It was 25 years ago that Weezer first arrived on the rock scene with their self-titled studio debut that has since come to be known as “Blue Album.” After a quarter of a decade filled with hits and misses, frontman Rivers Cuomo and his pals show no signs of slowing their roll. After releasing a self-titled cover album, “Teal Album,” earlier this year, Weezer has finally released their 13th album, dubbed “Black Album.”
Despite its ominous title, “Black Album” still sounds very much like Weezer. Its 10-song track list consists of several catchy pop numbers, with a few of them leaning heavy into synthetic sounds. The lyrics are fun with the dark wit and angst that should be expected from Weezer, mixed with some commentary on the band’s current place in the world.
The album feels very self-aware, with a number of songs making reference to the band’s recent return to the spotlight and many fans’ longing for an album more similar to their first couple of releases. Multiple tracks have dark lyrics that are contrasted by their upbeat pop melodies, but this is much less a feature of “Black Album” specifically and more of a staple of Cuomo’s writing style.
Lyrically, the only thing that makes “Black Album” stand apart from Weezer’s previous albums is the explicit language, something that was previously foreign in the band’s discography. This fails to make the album feel more mature, but it is an interesting bit of experimentation that gives this album some unique character.
The album’s opening track, “Can’t Knock The Hustle” is an incredibly catchy tune that blends a funk sound with some incredibly self-deprecating lyrics. The narcissism of social media seems to be the topic of discussion here, as Cuomo invites listeners to, “Leave a five-star review, and I’ll leave you one, too.”
“Zombie Bastards” is a direct message to a vocal part of Weezer’s fan base, who long for a new album similar to the band’s earlier releases. With lines like, “If I die it means I lived my life / And that’s much better than hiding in a hole,” it’s very clear that Cuomo has no interest in just reanimating an old album. He’s determined to keep evolving and changing, not shuffling around like a zombie.
“High as a Kite” and “Piece of Cake” are also standout tracks. They are two very upbeat and poppy songs that tackle dark and serious subject matter. “High as a Kite” deals with the need to escape reality entirely, due to having no sense of self-worth or value, while “Piece of Cake” is based around a failed relationship.
“Living in L.A.” is an interesting song. It almost feels like a parody of a Weezer song. The lyrics feel disjointed, as if lines were pulled randomly from a hat and are connected by a very generic chorus.

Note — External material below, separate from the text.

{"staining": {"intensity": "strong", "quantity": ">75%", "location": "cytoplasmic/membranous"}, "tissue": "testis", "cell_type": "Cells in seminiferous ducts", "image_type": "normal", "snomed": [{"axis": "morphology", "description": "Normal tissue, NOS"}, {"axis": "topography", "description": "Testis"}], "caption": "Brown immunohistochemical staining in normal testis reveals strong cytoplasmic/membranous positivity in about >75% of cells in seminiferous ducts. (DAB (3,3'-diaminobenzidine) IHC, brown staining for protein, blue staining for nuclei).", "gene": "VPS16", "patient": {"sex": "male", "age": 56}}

“I’m Just Being Honest” and “Too Many Thoughts In My Head” are probably the closest to actual rock songs that you’ll find on “Black Album.” Like many of Weezer’s best songs, they are personal stories about events in Cuomo’s life, which are always slightly awkward and dorky but also incredibly endearing.
While I really like the majority of the songs on “Black Album,” the album as a whole leaves something to be desired. The alternative rock sounds of previous releases seem to have been replaced entirely by a tamer synth-pop sort of sound. While this experimentation is important for a band with such a long history, the lack of driving alt-rock tracks gives “Black Album” a lack of drive or momentum.
Past Weezer releases have often had an encompassing message, such as “Pinkerton’s” personal tales of frustration and isolation or “Red Album’s” cries of longing for the nostalgic past. Instead, “Black Album” is a collection of 10 seemingly unrelated songs, connected only by a common sound and a vague disdain for those who want Weezer to make music a certain way.
With two self-titled albums already released this year and with two more releases not far off, Weezer seems to be looking for a big comeback. While “Black Album” isn’t a perfect record, it does show a willingness to experiment with new sounds and the potential for self-reflection. The pieces don’t fit together into anything mind-blowing, but the individual songs themselves are all enjoyable.